- _Stated task 1_
Render the entries below as a two-column CSV with the headers entry_text and edit_history, covering the lines from the start of the entries through the line holding "crop and rotate: left 29.24%, top", inclusive. Give one row per entry, with each field quoted and its line breaks turned into spaces.

What happens afterwards depends largely on how well the orchestra played....

Puzzled,

Buri

May 27, 2010 at 10:58 AM ·

Buri - after that explanation I can safely assure you that I will never refer to myself (or any female orchestral leader) as a concert-mistress ... ever...:)

 

May 27, 2010 at 12:24 PM ·

I prefer the Italian word "spalla".

www.manfio.com

May 27, 2010 at 03:43 PM ·

Elise--my understanding is that the word "concertmaster" is a direct translation of the German "Konzertmeister," so I imagine plenty of people on the Continent would know what a concertmaster is. ;-)

May 27, 2010 at 04:01 PM ·

This is a nice review:

 

en.wikipedia.org/wiki/Mistress_(lover)

- _Information supplied_

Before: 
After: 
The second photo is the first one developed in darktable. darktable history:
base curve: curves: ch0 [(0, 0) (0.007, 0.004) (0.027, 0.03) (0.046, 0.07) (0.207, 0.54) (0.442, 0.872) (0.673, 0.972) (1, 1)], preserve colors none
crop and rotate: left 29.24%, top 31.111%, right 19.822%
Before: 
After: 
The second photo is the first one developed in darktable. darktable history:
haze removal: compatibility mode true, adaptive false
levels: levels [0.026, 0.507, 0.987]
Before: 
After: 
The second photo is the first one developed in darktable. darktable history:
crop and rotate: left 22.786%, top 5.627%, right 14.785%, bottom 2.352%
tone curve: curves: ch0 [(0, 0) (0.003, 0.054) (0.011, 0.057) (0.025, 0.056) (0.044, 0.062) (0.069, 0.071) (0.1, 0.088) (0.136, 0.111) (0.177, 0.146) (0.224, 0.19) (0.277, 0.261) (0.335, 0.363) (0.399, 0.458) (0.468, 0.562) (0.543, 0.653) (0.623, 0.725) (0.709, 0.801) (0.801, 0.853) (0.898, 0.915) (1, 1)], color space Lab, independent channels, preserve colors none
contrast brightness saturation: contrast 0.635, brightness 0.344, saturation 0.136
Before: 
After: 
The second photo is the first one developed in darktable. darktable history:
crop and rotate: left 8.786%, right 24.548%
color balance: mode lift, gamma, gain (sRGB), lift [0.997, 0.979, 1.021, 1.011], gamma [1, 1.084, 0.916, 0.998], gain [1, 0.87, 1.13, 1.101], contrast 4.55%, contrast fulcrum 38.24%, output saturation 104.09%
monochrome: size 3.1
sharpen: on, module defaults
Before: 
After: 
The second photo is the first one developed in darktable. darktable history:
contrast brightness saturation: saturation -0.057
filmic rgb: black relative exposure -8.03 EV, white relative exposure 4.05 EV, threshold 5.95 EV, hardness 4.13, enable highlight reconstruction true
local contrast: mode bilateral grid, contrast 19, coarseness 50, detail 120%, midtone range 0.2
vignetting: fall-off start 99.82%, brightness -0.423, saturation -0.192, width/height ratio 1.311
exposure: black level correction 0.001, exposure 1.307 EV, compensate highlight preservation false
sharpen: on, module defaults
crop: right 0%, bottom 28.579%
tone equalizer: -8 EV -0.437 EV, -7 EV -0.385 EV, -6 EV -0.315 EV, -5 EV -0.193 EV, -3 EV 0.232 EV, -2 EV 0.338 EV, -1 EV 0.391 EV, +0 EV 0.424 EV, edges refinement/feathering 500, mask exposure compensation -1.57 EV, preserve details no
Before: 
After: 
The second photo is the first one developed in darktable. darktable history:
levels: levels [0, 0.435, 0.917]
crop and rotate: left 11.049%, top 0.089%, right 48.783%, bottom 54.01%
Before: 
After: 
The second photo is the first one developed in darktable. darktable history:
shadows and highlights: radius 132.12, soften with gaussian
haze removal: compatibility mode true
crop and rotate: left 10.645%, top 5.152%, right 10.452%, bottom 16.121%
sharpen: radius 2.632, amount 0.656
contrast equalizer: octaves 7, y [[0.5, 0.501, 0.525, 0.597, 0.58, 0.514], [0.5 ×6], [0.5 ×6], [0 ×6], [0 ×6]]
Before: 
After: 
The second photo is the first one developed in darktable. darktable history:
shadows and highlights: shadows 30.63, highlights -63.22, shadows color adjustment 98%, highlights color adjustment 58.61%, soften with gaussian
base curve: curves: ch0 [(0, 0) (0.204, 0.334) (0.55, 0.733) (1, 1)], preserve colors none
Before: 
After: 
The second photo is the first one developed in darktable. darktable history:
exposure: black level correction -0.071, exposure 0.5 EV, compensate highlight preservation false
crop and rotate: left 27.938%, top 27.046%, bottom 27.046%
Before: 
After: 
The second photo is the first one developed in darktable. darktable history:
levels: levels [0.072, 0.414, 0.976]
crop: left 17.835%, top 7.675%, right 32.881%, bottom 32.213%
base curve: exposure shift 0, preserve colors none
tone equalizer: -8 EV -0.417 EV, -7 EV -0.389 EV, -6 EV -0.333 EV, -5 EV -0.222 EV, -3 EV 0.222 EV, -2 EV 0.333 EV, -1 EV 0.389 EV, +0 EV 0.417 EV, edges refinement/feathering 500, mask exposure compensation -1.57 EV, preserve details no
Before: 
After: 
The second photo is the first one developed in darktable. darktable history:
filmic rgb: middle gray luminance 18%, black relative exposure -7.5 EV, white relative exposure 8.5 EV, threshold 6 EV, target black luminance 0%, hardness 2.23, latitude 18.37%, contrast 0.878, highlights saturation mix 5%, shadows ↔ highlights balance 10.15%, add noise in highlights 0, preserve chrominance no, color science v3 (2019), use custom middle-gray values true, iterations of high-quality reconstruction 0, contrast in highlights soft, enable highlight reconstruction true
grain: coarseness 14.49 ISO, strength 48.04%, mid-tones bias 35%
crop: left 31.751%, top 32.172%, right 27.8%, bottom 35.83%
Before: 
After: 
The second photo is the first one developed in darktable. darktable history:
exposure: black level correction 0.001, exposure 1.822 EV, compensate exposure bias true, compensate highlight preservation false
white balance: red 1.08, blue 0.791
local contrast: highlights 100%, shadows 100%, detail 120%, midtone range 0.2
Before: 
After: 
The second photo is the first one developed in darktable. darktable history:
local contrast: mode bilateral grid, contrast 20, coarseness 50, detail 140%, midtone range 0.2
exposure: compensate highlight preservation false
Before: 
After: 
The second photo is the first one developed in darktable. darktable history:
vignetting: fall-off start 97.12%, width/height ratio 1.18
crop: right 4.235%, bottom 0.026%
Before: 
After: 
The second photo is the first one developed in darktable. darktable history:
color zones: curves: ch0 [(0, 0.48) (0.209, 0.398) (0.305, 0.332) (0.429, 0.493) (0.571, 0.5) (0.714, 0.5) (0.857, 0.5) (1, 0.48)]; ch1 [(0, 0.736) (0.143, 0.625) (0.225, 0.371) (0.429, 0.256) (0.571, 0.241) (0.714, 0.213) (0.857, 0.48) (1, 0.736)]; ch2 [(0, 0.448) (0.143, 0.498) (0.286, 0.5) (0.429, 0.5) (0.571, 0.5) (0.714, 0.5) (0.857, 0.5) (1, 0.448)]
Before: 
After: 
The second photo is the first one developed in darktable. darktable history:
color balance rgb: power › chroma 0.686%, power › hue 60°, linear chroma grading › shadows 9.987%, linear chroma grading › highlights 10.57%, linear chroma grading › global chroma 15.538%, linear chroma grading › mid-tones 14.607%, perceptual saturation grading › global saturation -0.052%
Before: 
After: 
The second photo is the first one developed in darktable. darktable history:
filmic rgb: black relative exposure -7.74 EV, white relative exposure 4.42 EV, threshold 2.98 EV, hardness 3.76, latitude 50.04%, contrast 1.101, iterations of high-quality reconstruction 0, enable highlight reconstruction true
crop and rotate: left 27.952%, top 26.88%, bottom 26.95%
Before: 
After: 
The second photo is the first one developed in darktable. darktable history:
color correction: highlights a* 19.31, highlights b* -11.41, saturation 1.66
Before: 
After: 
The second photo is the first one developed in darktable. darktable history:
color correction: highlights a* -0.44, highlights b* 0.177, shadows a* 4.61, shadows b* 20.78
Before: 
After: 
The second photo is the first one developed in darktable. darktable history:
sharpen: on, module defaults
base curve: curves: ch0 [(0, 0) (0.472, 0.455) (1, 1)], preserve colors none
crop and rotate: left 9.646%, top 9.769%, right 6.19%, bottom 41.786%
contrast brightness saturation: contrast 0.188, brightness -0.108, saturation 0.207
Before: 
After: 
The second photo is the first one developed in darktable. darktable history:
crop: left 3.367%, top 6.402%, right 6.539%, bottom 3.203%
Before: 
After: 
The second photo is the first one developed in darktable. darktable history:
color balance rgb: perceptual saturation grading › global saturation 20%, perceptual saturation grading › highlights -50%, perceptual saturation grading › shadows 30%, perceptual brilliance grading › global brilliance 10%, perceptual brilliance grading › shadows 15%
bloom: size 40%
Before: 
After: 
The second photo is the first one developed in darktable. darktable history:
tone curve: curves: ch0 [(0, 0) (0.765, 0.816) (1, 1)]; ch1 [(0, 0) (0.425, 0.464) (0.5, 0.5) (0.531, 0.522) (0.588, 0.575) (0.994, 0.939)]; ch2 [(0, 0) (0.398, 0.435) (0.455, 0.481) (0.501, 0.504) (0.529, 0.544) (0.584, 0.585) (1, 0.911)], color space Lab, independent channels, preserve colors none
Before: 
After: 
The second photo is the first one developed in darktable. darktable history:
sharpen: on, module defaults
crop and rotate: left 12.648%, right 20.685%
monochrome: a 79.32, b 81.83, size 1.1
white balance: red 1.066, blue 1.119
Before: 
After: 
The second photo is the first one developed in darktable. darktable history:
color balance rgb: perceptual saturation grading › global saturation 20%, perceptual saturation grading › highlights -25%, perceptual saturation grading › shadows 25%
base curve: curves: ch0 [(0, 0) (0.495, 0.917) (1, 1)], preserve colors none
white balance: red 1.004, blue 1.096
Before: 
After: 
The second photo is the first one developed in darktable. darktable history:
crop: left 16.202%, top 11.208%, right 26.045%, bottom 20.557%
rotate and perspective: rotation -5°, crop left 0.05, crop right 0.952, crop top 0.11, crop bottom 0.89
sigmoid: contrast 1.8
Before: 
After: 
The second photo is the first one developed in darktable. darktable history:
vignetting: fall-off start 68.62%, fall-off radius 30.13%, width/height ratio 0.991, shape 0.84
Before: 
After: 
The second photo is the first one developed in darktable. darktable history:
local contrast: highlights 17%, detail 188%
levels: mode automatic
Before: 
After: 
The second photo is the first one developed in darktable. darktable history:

- _Stated task 2_
In the thread about concertmasters, what Italian word does one commenter say they prefer?

- _Right answer 1_
entry_text,edit_history
"Before: After: The second photo is the first one developed in darktable. darktable history:","base curve: curves: ch0 [(0, 0) (0.007, 0.004) (0.027, 0.03) (0.046, 0.07) (0.207, 0.54) (0.442, 0.872) (0.673, 0.972) (1, 1)], preserve colors none crop and rotate: left 29.24%, top 31.111%, right 19.822%"

- _Right answer 2_
"Spalla."